RECORDS FOR THE TASK -
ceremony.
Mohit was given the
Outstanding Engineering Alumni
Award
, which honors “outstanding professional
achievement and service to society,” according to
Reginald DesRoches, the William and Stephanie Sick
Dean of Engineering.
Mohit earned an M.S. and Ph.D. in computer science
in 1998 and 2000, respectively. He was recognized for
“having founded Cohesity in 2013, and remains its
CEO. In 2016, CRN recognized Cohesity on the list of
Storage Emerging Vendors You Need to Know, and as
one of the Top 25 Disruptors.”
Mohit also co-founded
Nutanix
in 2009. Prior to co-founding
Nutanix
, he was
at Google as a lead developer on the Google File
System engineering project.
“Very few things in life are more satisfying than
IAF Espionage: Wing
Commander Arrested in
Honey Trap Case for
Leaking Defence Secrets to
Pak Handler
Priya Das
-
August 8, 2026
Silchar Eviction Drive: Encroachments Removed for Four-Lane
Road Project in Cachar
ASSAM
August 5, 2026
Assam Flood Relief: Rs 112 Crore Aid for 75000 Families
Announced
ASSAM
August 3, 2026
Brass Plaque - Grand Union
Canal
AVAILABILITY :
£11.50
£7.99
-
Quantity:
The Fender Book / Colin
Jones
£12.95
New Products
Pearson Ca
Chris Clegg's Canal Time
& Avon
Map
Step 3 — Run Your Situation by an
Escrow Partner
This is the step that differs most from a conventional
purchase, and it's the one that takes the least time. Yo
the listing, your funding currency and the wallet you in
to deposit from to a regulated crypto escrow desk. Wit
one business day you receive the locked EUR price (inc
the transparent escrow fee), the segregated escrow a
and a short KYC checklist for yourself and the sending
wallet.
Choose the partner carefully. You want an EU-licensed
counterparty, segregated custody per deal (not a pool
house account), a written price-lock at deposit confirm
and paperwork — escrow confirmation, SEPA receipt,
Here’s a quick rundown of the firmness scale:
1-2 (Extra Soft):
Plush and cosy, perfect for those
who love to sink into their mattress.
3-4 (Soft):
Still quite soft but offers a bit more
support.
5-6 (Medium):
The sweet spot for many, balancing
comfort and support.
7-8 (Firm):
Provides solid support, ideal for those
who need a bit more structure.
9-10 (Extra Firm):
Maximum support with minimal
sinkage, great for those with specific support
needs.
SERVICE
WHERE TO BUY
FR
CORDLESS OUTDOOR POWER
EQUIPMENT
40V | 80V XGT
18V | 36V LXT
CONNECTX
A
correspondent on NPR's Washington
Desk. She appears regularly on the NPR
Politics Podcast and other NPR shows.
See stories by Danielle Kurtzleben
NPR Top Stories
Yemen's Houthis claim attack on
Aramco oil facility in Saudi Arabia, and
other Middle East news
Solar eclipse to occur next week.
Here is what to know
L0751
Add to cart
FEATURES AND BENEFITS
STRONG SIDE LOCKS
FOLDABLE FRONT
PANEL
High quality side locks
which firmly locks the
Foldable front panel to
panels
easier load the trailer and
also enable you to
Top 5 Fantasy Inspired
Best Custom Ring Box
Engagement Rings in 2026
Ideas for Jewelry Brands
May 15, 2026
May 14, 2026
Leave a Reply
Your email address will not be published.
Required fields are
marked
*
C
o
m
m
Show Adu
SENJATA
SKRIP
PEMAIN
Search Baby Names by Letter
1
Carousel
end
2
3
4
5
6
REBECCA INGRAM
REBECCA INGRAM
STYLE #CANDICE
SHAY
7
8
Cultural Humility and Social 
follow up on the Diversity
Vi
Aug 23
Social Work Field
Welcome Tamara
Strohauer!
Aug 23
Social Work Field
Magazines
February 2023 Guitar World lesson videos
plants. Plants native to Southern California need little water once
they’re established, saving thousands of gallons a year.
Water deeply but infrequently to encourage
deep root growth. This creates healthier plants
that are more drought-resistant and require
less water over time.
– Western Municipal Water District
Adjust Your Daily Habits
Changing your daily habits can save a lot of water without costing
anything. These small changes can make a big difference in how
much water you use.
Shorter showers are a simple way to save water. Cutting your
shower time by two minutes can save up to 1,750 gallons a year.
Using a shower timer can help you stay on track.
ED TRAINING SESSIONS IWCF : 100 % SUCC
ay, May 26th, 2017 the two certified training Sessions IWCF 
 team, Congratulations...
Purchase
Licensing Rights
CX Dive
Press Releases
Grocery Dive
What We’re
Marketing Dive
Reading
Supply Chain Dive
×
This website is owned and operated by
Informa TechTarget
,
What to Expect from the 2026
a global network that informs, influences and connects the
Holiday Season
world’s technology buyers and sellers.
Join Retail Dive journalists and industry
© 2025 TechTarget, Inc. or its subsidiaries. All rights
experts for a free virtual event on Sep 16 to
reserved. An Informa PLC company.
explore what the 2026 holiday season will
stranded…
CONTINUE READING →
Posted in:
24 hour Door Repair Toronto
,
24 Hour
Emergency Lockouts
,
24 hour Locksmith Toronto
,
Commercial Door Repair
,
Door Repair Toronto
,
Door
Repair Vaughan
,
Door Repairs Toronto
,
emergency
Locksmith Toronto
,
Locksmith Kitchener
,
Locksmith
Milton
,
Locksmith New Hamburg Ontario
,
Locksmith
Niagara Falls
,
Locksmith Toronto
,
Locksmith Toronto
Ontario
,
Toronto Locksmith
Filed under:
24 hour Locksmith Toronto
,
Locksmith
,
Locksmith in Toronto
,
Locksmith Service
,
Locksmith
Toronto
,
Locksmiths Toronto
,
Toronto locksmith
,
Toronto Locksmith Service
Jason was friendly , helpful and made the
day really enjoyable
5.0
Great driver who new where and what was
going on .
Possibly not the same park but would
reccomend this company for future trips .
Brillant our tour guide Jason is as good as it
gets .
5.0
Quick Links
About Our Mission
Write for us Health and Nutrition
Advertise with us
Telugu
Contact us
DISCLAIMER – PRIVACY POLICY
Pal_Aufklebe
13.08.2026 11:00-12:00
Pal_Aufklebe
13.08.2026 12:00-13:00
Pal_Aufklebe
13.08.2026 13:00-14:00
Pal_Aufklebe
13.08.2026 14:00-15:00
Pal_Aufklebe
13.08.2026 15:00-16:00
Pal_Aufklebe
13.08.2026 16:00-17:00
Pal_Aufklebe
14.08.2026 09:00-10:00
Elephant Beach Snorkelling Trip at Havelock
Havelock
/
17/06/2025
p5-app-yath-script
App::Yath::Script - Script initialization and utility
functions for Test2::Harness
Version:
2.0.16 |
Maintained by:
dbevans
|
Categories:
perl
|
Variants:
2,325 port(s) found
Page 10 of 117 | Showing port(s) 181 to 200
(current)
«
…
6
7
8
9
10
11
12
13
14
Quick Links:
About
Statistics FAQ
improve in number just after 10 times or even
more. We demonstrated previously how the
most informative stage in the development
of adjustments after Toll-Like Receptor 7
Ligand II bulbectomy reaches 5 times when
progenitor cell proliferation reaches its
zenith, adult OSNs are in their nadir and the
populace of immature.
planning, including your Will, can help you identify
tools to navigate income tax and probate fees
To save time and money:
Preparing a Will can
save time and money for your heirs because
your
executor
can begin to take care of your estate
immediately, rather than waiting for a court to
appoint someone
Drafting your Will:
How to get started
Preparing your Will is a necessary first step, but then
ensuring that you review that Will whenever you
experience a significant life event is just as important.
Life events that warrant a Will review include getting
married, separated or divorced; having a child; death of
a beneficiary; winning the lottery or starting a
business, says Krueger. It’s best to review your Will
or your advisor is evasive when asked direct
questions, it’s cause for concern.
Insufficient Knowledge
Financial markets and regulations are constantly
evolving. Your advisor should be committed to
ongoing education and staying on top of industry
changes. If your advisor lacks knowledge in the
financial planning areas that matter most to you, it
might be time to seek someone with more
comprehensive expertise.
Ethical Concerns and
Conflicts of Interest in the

TASK TO CARRY OUT - Copy, from the lines above, each one that holds "business".

ANSWER TO THIS TASK -
one business day you receive the locked EUR price (inc
business, says Krueger. It’s best to review your Will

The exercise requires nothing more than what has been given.